See producer_example above for more information about the exceptions to retry. The group_id should represent the application/service the consumer belongs to.

Note: When bootstrapping a new consumer group it is usually recommended to set auto_offset_reset to largest. It assures that a huge amount of past messages are not consumed the first time a consumer is launched. auto_offset_reset should be set to smallest immediately after the first run (after the offsets are committed for the first time). When auto_offset_reset is set to smallest no messages are lost when adding new partitions.

Create a consumer for all topics ending with mytopic:

   from yelp_kafka import discovery
   from yelp_kafka.config import ClusterConfig
   from yelp_kafka.config import KafkaConsumerConfig
   from kafka import KafkaConsumer

   # Cluster configuration
   cluster_config = ClusterConfig(
       type="service",
       name="cluster",
       broker_list=["cluster-elb-1:9092"],
       zookeeper="11.11.11.111:2181,11.11.11.112:2181,11.11.11.113:2181/kafka-1",
   )
   topics, cluster = discovery.search_topics_by_regex('.*mytopic', [cluster_config])
   config = KafkaConsumerConfig(group_id='my_app', cluster=cluster, client_id='my-consumer')
   consumer = KafkaConsumer(topics, **config.get_kafka_consumer_config())
   for message in consumer:
       print message

This example makes use of the KafkaConsumer from kafka-python. This consumer class should be considered deprecated and should not be used anymore.

See Also: KafkaConsumer

Reporting Metrics

If you're using yelp_kafka.consumer_group.KafkaConsumerGroup, you can send metrics on request latency and error counts.
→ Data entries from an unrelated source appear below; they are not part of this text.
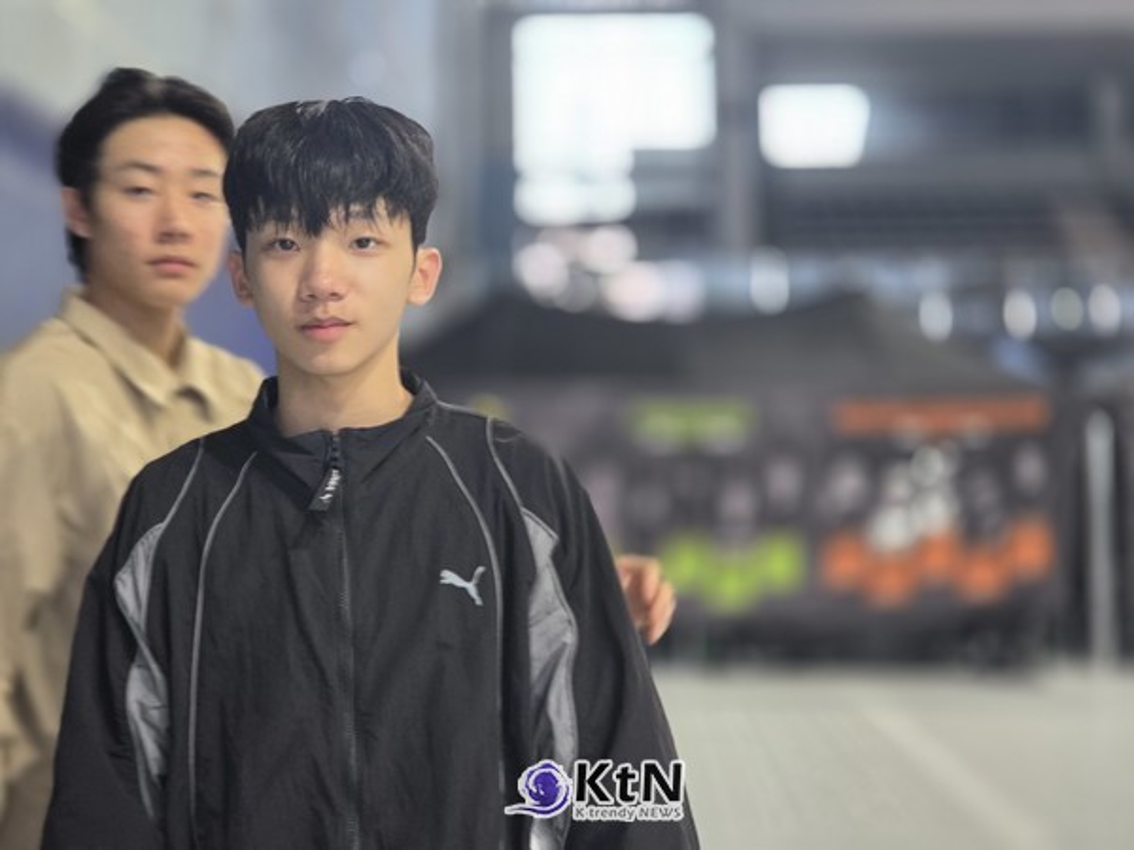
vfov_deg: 21.3
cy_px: 425
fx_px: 2260
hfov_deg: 28.2
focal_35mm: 69
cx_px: 567
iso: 100
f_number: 2.4
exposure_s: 1/54.9
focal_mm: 7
This is on by default for yelp_kafka and uses an instance of yelp_kafka.metrics_responder.MetricsResponder for reporting metrics

Reporting metrics directly from the kafka client is an option that is only available in Yelp's fork of kafka-python

Producer metrics can also be reported and are reported by default by the YelpKafkaSimpleProducer through the report_metrics parameter. This defaults to True but can be turned off

If you want to plug in your own metric responder module, please use yelp_kafka.metrics_responder.MetricsResponder and pass it in yelp_kafka.producer.YelpKafkaSimpleProducer or yelp_kafka.producer.YelpKafkaKeyedProducer or yelp_kafka.consumer_group.KafkaConsumerGroup.

Other consumer groups

Yelp_Kafka currently provides three consumer group interfaces for consuming from Kafka.
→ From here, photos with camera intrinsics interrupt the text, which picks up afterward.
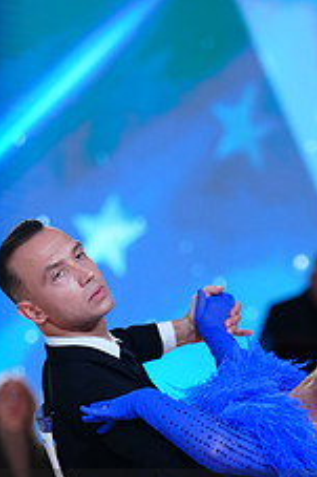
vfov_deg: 6.4
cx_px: 236
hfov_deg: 4.3
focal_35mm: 320
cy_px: 540
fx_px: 4233
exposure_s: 1/500
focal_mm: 125
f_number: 2.8
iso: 800
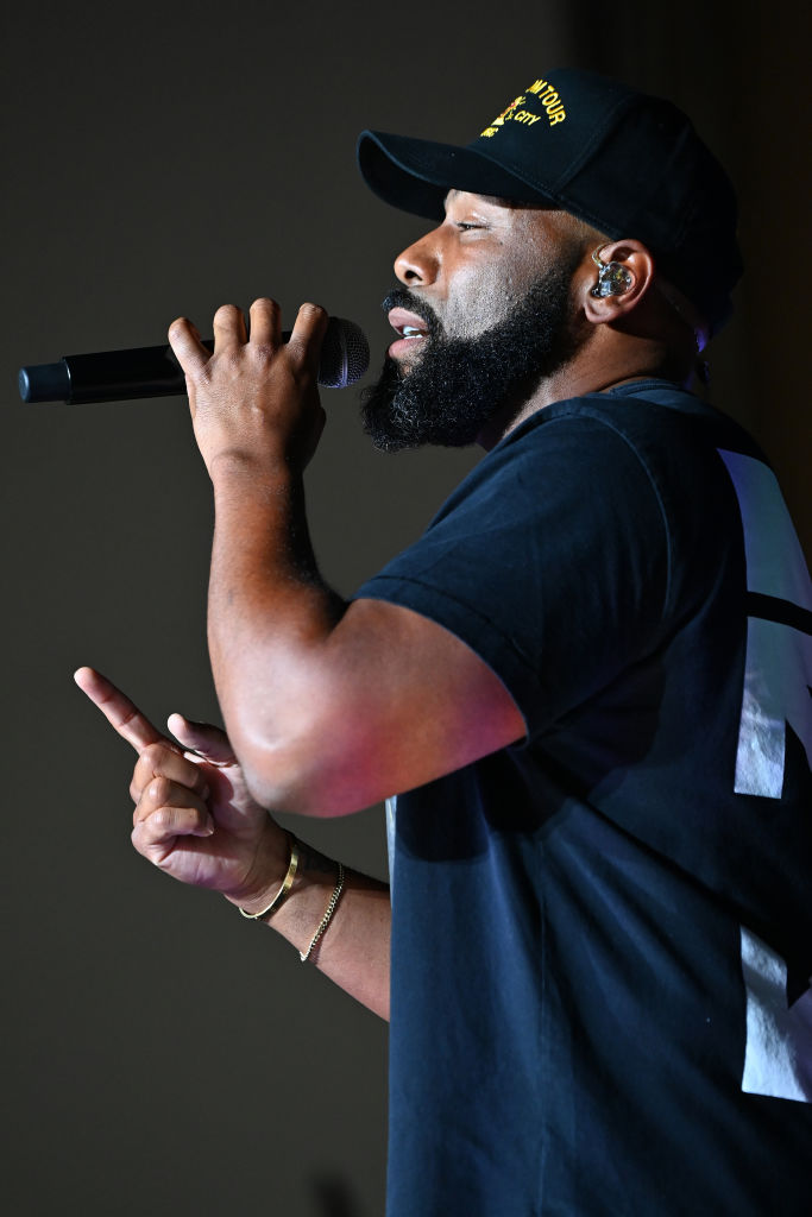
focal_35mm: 330
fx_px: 11160
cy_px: 608
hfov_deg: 4.2
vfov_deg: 6.2
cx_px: 406
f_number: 5.6
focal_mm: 330
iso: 3200
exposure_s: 1/1000
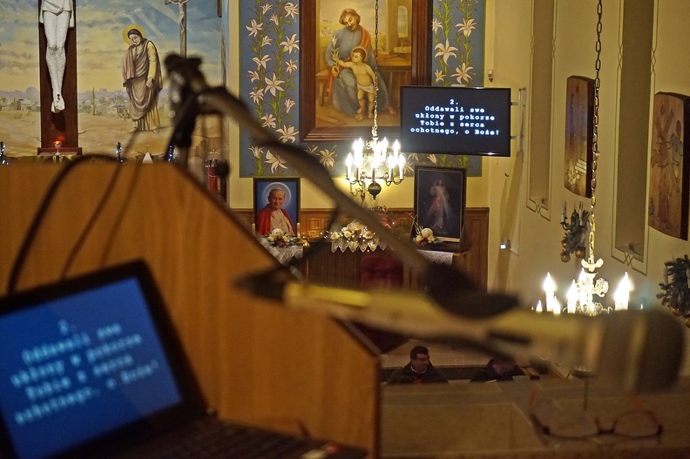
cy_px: 230
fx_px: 1437
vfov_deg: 18.2
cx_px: 345
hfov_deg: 27.0
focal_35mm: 75
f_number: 5.6
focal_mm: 50
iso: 6400
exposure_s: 1/160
  • yelp_kafka.consumer_group.KafkaConsumerGroup is the recommended class to use if you want start multiple instances of your consumer. You may start as many instances as you wish (balancing partitions will happen automatically), and you can control when to mark messages as processed (via task_done and commit).
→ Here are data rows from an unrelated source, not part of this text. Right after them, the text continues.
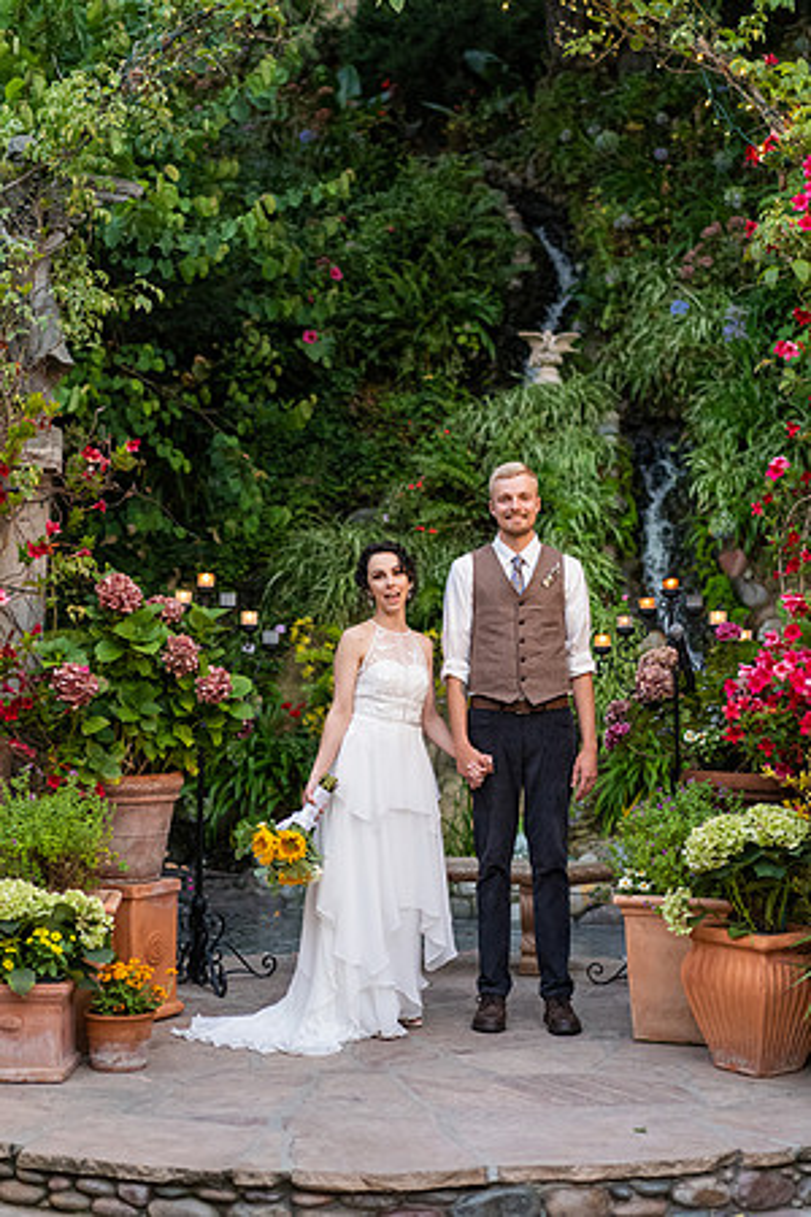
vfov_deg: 36.2
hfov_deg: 24.6
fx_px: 1858
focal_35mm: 55
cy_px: 608
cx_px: 406
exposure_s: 1/320
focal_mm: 55
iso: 500
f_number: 2.2
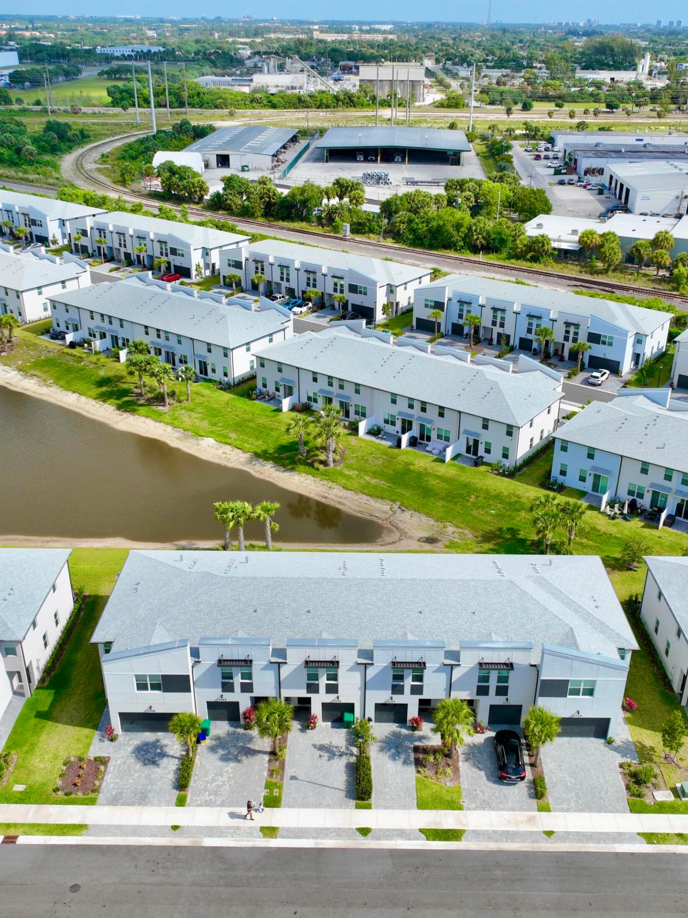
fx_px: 875
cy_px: 465
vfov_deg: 55.4
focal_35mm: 33
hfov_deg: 42.9
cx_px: 357
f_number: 2.8
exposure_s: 1/2000
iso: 100
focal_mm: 12.29
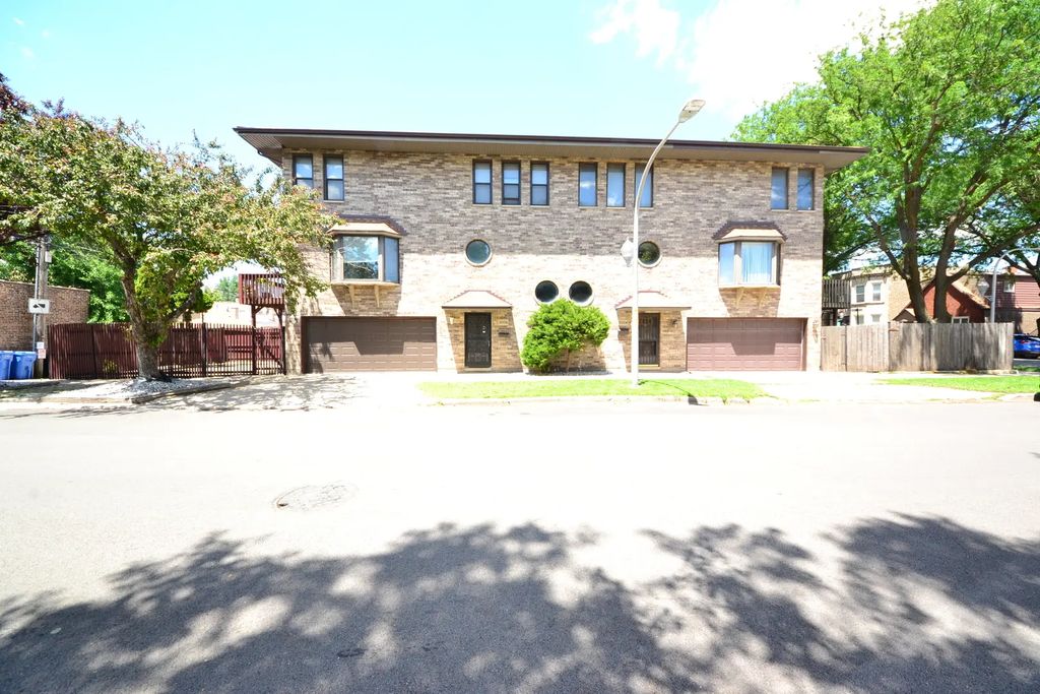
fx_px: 347
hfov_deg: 112.6
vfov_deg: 90.0
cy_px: 347
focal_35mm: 12
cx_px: 520
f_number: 10
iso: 800
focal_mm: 8
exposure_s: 1/200
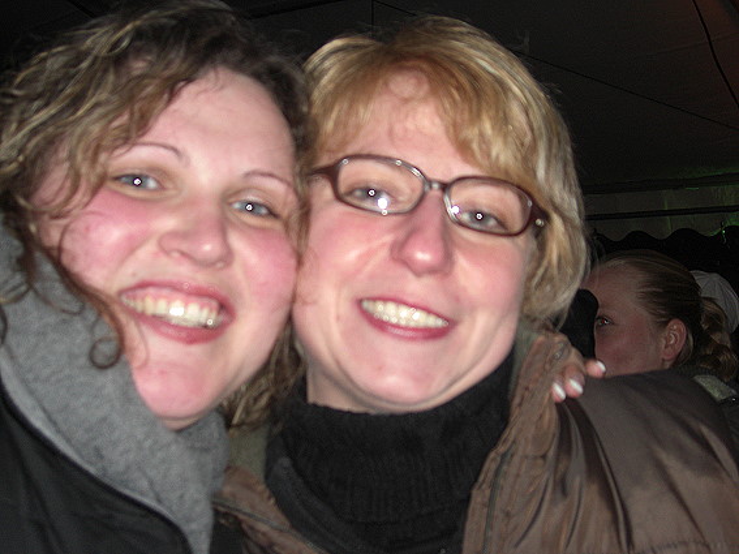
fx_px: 1217
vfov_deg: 25.6
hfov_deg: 33.8
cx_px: 370
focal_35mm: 57
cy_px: 277
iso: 200
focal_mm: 11.8
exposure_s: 1/60
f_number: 3.6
  • yelp_kafka.consumer_group.MultiprocessingConsumerGroup is for consuming from high volume topics since it starts as many consumer processes as topic partitions. It also handles process monitoring and restart upon failures.

  • yelp_kafka.consumer_group.ConsumerGroup provides the same set of features as KafkaConsumerGroup, but with a less convenient interface. This class is considered deprecated.